After my first year of lessons, I swore I would never compete. But my instructor suggested that perhaps it would be fun for me to try a schooling show at Training Level. Despite my stage fright, I was proud of myself, and I was hooked. 

I find dressage extremely demanding, and I can only appreciate the years it would take to develop the strength and agility the upper levels require. While it looks effortless, it is anything but. I find the challenges are enormously gratifying, as each level’s exercises build upon those that came before.
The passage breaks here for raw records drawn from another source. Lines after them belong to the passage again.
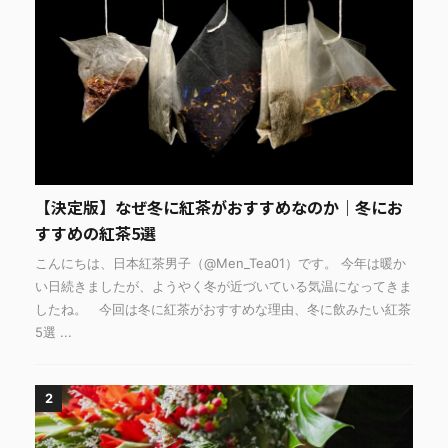
【決定版】なぜ冬に紅茶がおすすめなのか｜冬にお
すすめの紅茶5選
こんにちは、日本紅茶男子（@Men_Tea01）です。 今年は暖か
い日続きましたが、ようやく冬が近づいている気温になってきま
したね。 今回は冬に紅茶がおすすめな理由、冬に飲みたい紅茶
5選 ...
2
Personally, I find it both satisfying and addictive, and once I did a schooling show, I realized that with hard work, and a good instructor, anyone could improve their current riding skills.

Most importantly, dressage helps me become a more precise rider and my horse, a much more physically capable horse, whose competitive life may be extended as a result of this gradual and careful training. 

For me, dressage is my “Bucket List” riding endeavor. I haven’t been this excited about anything in years, as all my friends who so patiently listen to my manic rants will attest to. It just goes to show, it’s never too late to try something new.